Miss Peregrine’s Home for Peculiar Children(63)
I thought about all the chances they must’ve had to kill me. All the times I’d felt them nearby in the weeks after Grandpa Portman died. Had they been watching me? Waiting for me to do exactly what I did, and come here?
Feeling overwhelmed, I put my head down on my knees. “I don’t suppose you could let me have a sip of that wine,” I said.
“Absolutely not.”
All of the sudden I felt my chest clench up. “Will I ever be safe anywhere?” I asked her.
Miss Peregrine touched my shoulder. “You’re safe here,” she said. “And you may live with us as long as you like.”
I tried to speak, but all that came out was little stutters. “But I—I can’t—my parents.”
“They may love you,” she whispered, “but they’ll never understand.”
*
By the time I got back to town, the sun was casting its first long shadows across the streets, all-night drinkers were wheeling around lampposts on their reluctant journeys home, fishermen were trudging soberly to the harbor in great black boots, and my father was just beginning to stir from a heavy sleep. As he rolled out of his bed I was crawling into mine, pulling the covers over my sandy clothes only seconds before he opened the door to check on me.
“Feeling okay?”
I groaned and rolled away from him, and he went out. Late that afternoon I woke to find a sympathetic note and a packet of flu pills on the common room table. I smiled and felt briefly guilty for lying to him. Then I began to worry about him, out there wandering across the headlands with his binoculars and little notebook, possibly in the company of a sheep-murdering madman.
Rubbing the sleep from my eyes and throwing on a rain jacket, I walked a circuit around the village and then around the nearby cliffs and beaches, hoping to see either my father or the strange ornithologist—and get a good look at his eyes—but I didn’t find either of them. It was nearing dusk when I finally gave up and returned to the Priest Hole, where I found my father at the bar, tipping back a beer with the regulars. Judging from the empty bottles around him, he’d been there a while.
I sat down next to him and asked if he’d seen the bearded birder. He said he hadn’t.
“Well, if you do,” I said, “do me a favor and keep your distance, okay?”
He looked at me strangely. “Why?”
“He just rubs me the wrong way. What if he’s some nutcase? What if he’s the one who killed those sheep?”
“Where do you get these bizarre ideas?”
I wanted to tell him. I wanted to explain everything, and for him to tell me he understood and offer some tidbit of parental advice. I wanted, in that moment, for everything to go back to the way it had been before we came here; before I ever found that letter from Miss Peregrine, back when I was just a sort-of-normal messed-up rich kid in the suburbs. Instead, I sat next to my dad for awhile and talked about nothing, and I tried to remember what my life had been like in that unfathomably distant era that was four weeks ago, or imagine what it might be like four weeks from now—but I couldn’t. Eventually we ran out of nothing to talk about, and I excused myself and went upstairs to be alone.

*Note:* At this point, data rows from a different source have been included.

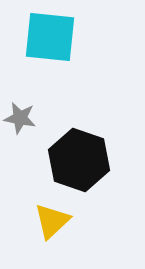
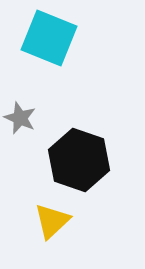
cyan square: moved 1 px left, 1 px down; rotated 16 degrees clockwise
gray star: rotated 12 degrees clockwise
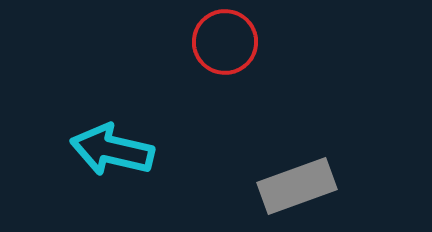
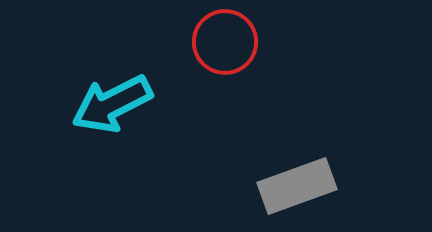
cyan arrow: moved 46 px up; rotated 40 degrees counterclockwise
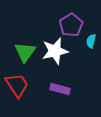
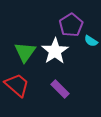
cyan semicircle: rotated 72 degrees counterclockwise
white star: rotated 20 degrees counterclockwise
red trapezoid: rotated 16 degrees counterclockwise
purple rectangle: rotated 30 degrees clockwise
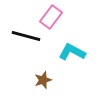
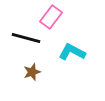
black line: moved 2 px down
brown star: moved 11 px left, 8 px up
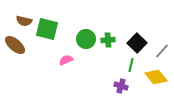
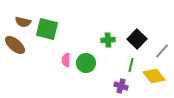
brown semicircle: moved 1 px left, 1 px down
green circle: moved 24 px down
black square: moved 4 px up
pink semicircle: rotated 64 degrees counterclockwise
yellow diamond: moved 2 px left, 1 px up
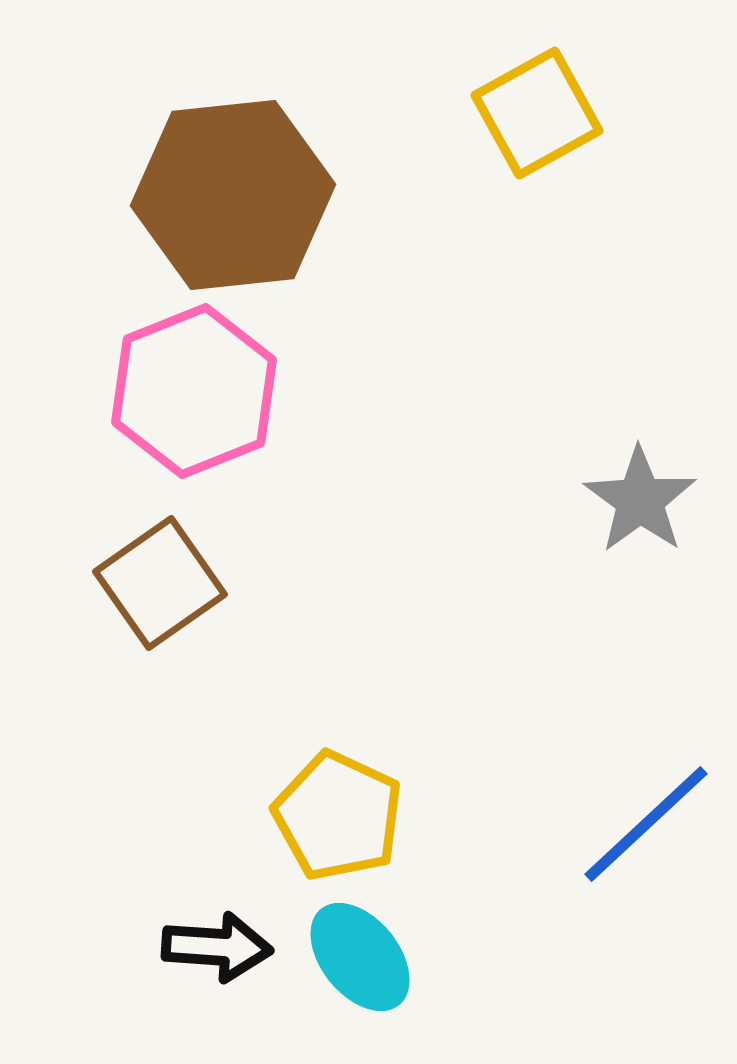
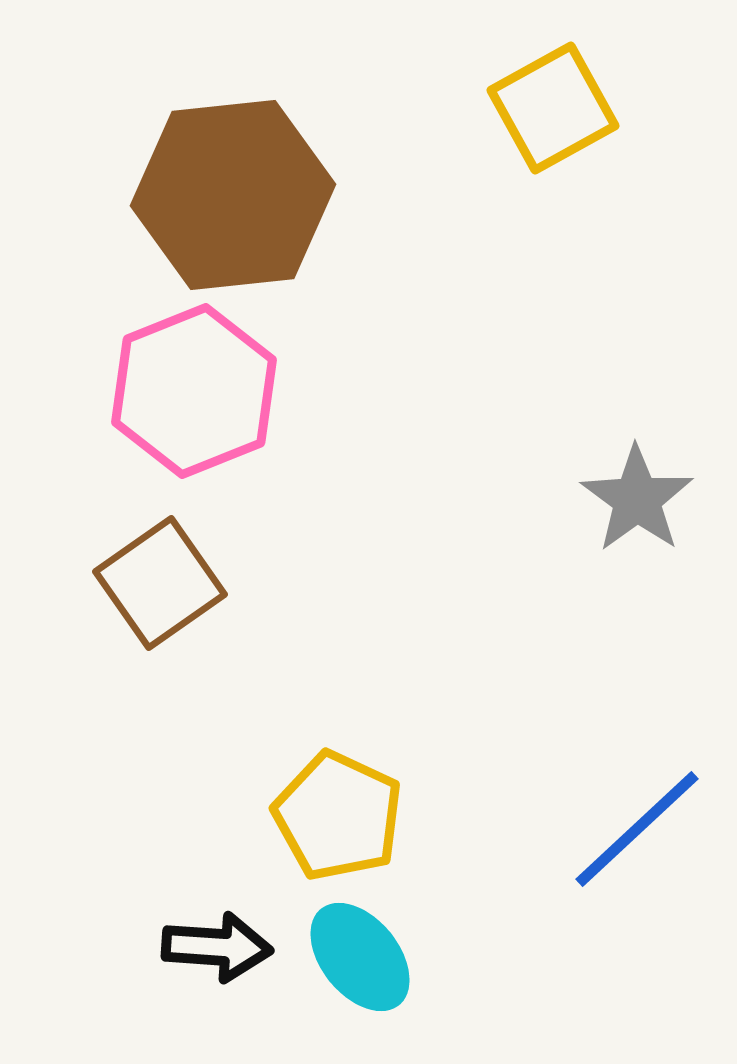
yellow square: moved 16 px right, 5 px up
gray star: moved 3 px left, 1 px up
blue line: moved 9 px left, 5 px down
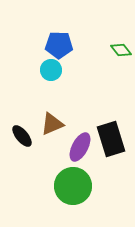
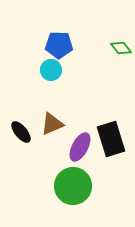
green diamond: moved 2 px up
black ellipse: moved 1 px left, 4 px up
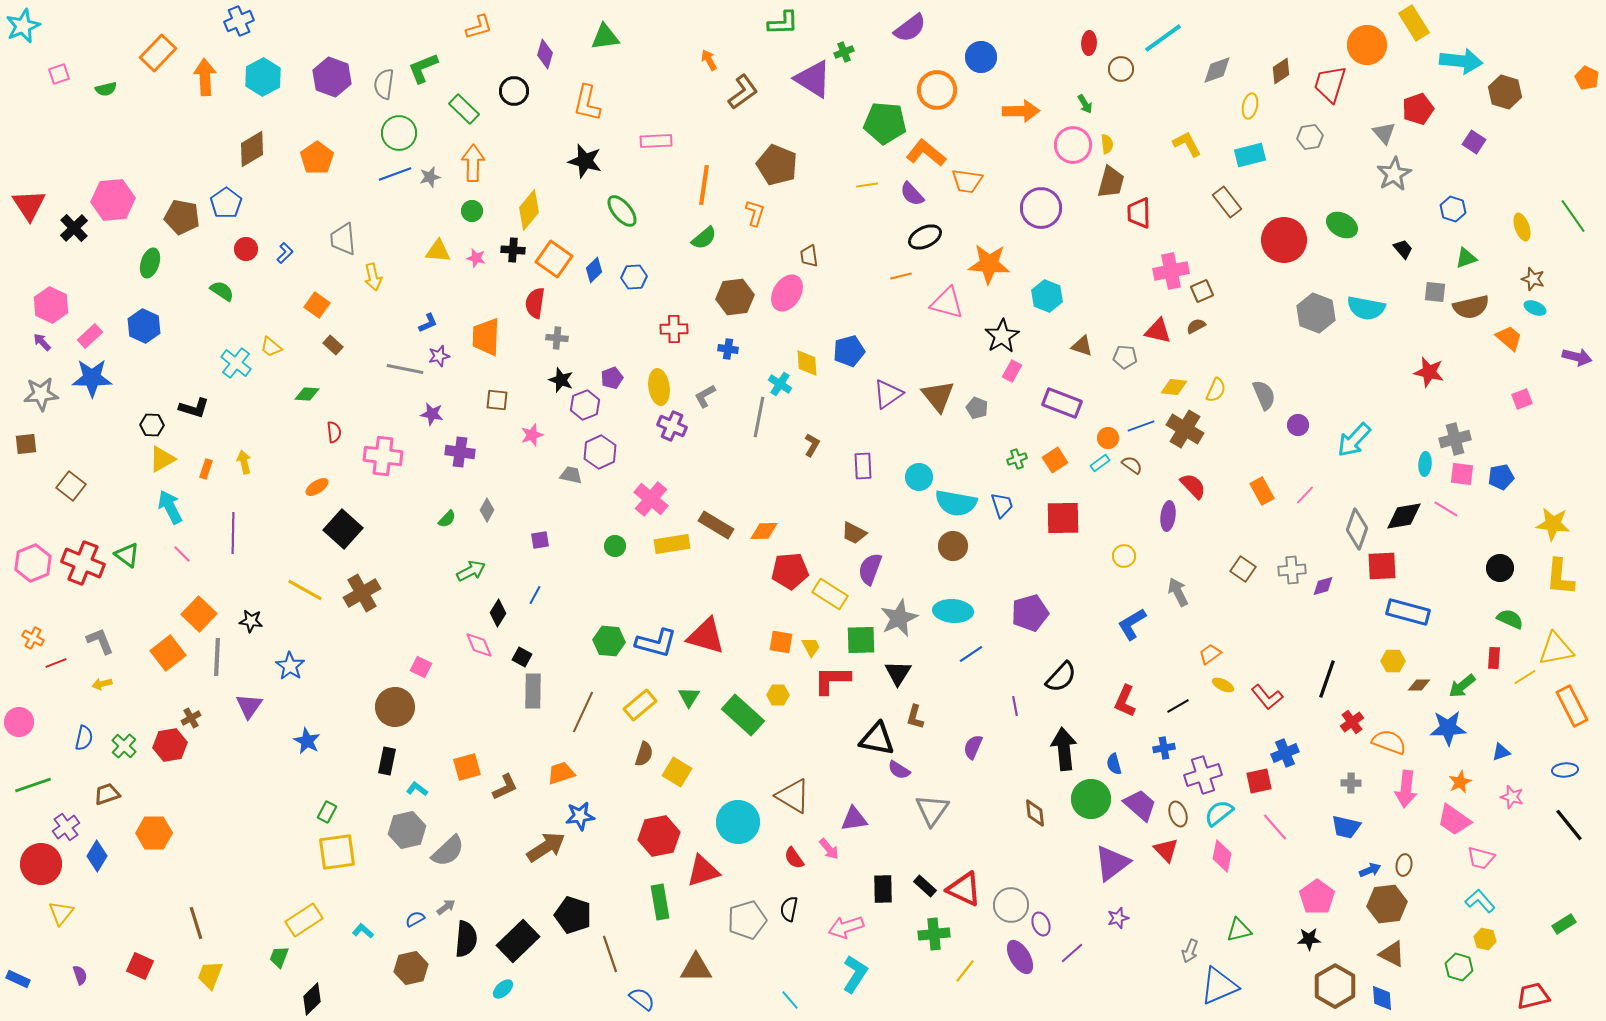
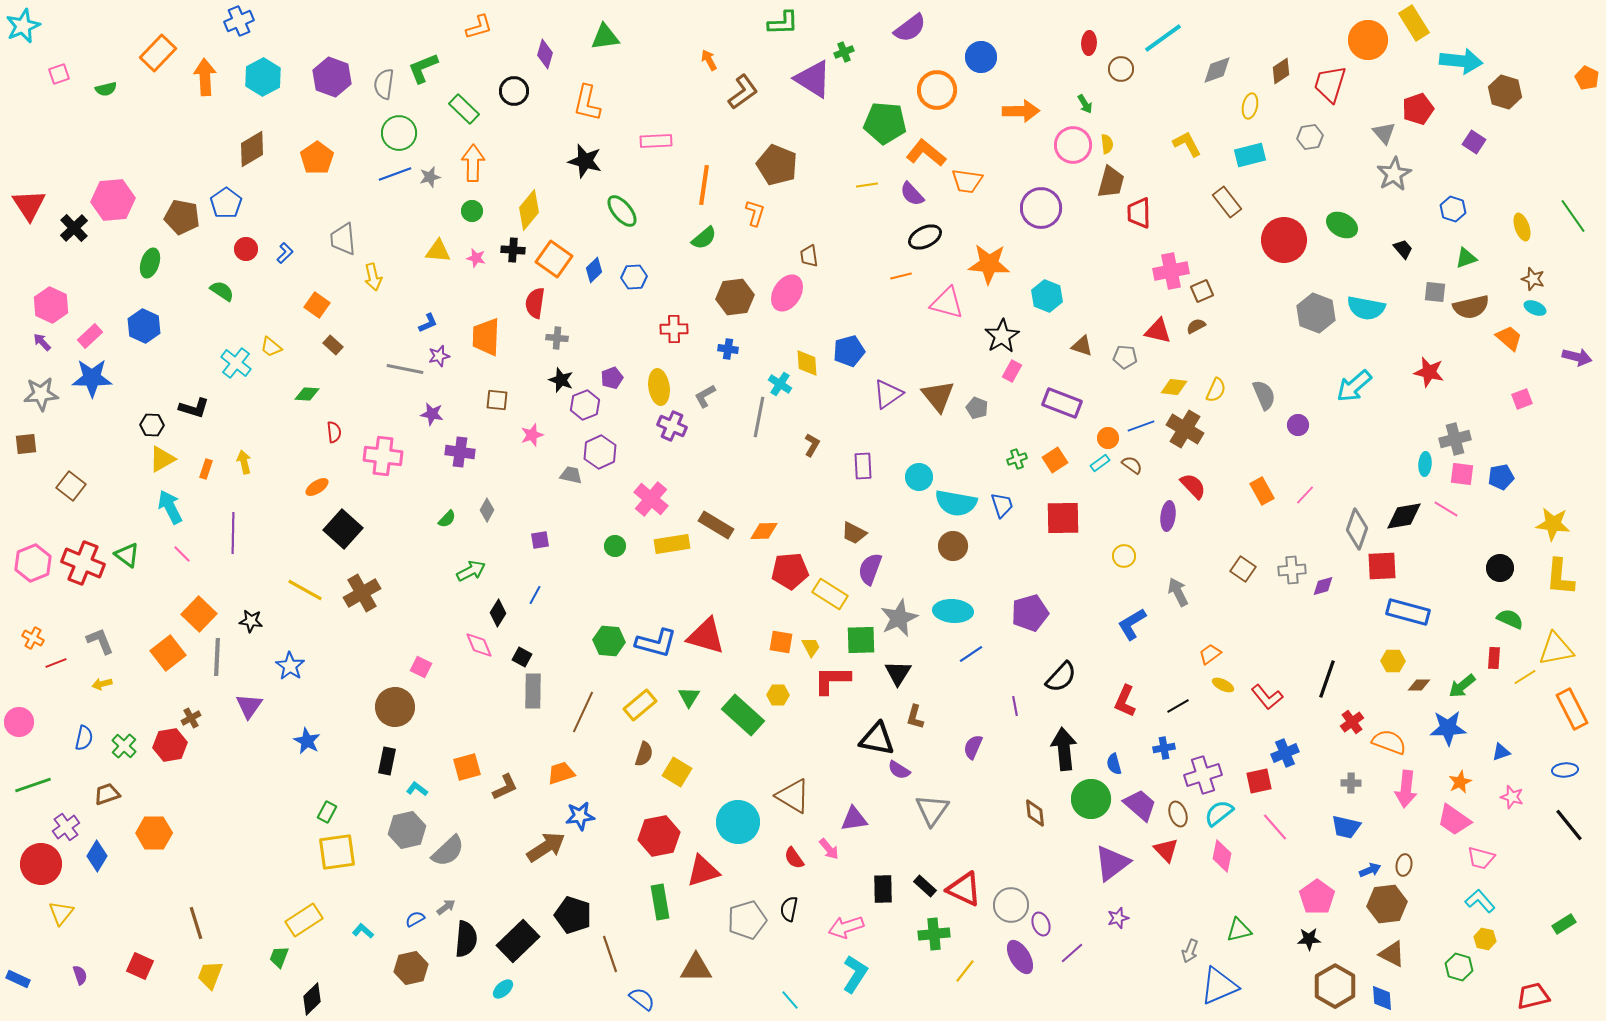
orange circle at (1367, 45): moved 1 px right, 5 px up
cyan arrow at (1354, 440): moved 54 px up; rotated 6 degrees clockwise
orange rectangle at (1572, 706): moved 3 px down
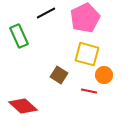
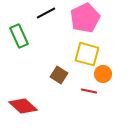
orange circle: moved 1 px left, 1 px up
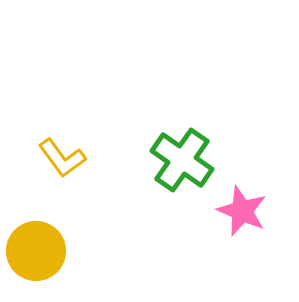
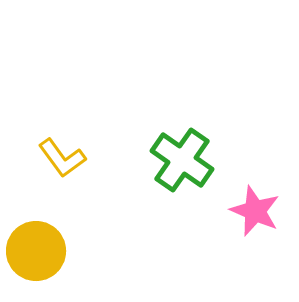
pink star: moved 13 px right
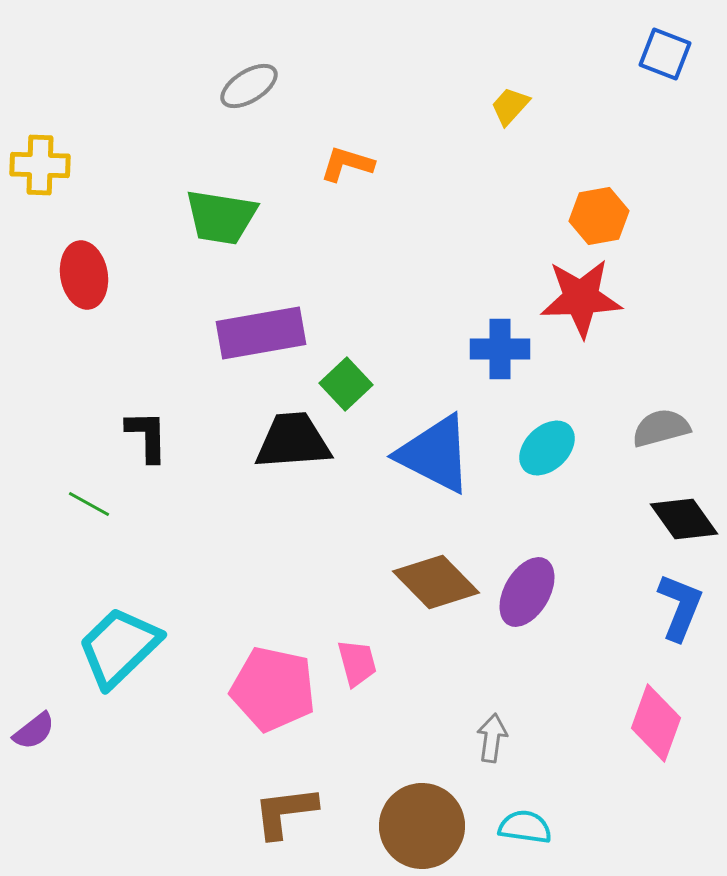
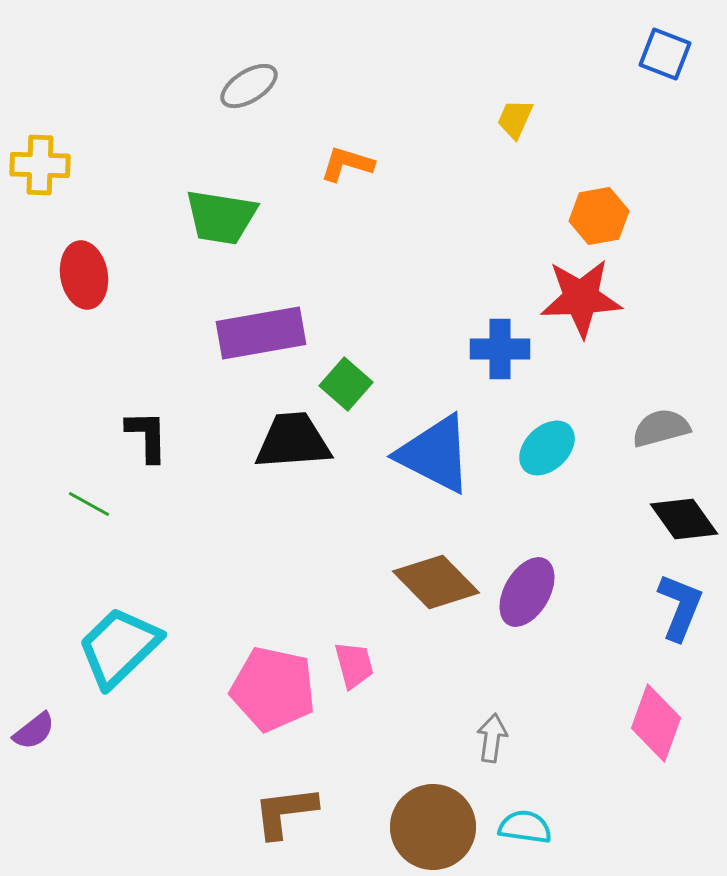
yellow trapezoid: moved 5 px right, 13 px down; rotated 18 degrees counterclockwise
green square: rotated 6 degrees counterclockwise
pink trapezoid: moved 3 px left, 2 px down
brown circle: moved 11 px right, 1 px down
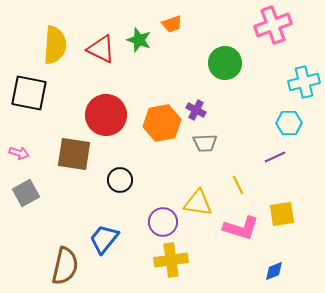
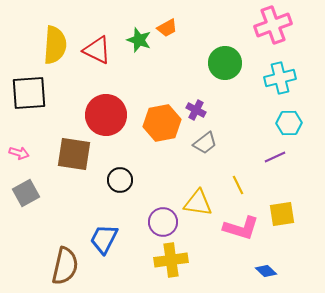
orange trapezoid: moved 5 px left, 4 px down; rotated 10 degrees counterclockwise
red triangle: moved 4 px left, 1 px down
cyan cross: moved 24 px left, 4 px up
black square: rotated 15 degrees counterclockwise
gray trapezoid: rotated 35 degrees counterclockwise
blue trapezoid: rotated 12 degrees counterclockwise
blue diamond: moved 8 px left; rotated 65 degrees clockwise
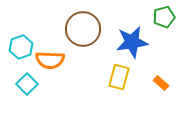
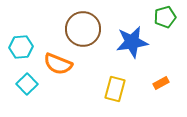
green pentagon: moved 1 px right
cyan hexagon: rotated 15 degrees clockwise
orange semicircle: moved 8 px right, 4 px down; rotated 20 degrees clockwise
yellow rectangle: moved 4 px left, 12 px down
orange rectangle: rotated 70 degrees counterclockwise
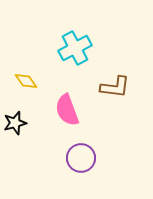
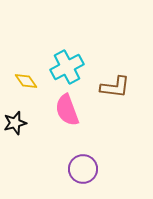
cyan cross: moved 8 px left, 19 px down
purple circle: moved 2 px right, 11 px down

On Tuesday night, most of what I thought I understood about myself had turned out to be wrong. On Sunday morning, my dad and I were supposed to pack our things and go home. I had just a few days to decide what to do. Stay or go—neither option seemed good. How could I possibly stay here and leave behind everything I’d known? But after all I’d learned, how could I go home?
Even worse, there was no one I could talk to about it. Dad was out of the question. Emma made frequent and passionate arguments as to why I should stay, none of which acknowledged the life I would be abandoning (however meager it seemed), or how the sudden inexplicable disappearance of their only child might affect my parents, or the stifling suffocation that Emma herself had admitted feeling inside the loop. She would only say, “With you here, it’ll be better.”
Miss Peregrine was even less helpful. Her only answer was that she couldn’t make such a decision for me, even though I only wanted to talk it through. Still, it was obvious she wanted me to stay; beyond my own safety, my presence in the loop would make everyone else safer. But I didn’t relish the idea of spending my life as their watchdog. (I was beginning to suspect my grandfather had felt the same way, and it was part of the reason he’d refused to return after the war.)
Joining the peculiar children would also mean I wouldn’t finish high school or go to college or do any of the normal growing-up things people do. Then again, I had to keep reminding myself, I wasn’t normal; and as long as hollows were hunting me, any life lived outside the loop would almost certainly be cut short. I’d spend the rest of my days living in fear, looking over my shoulder, tormented by nightmares, waiting for them to finally come back and punch my ticket. That sounded a lot worse than missing out on college.
Then I thought: Isn’t there a third option? Couldn’t I be like Grandpa Portman, who for fifty years had lived and thrived and fended off hollows outside the loop? That’s when the self-deprecating voice in my head kicked in.
He was military-trained, dummy. A stone-cold badass. He had a walk-in closet full of sawed-off shotguns. The man was Rambo compared to you.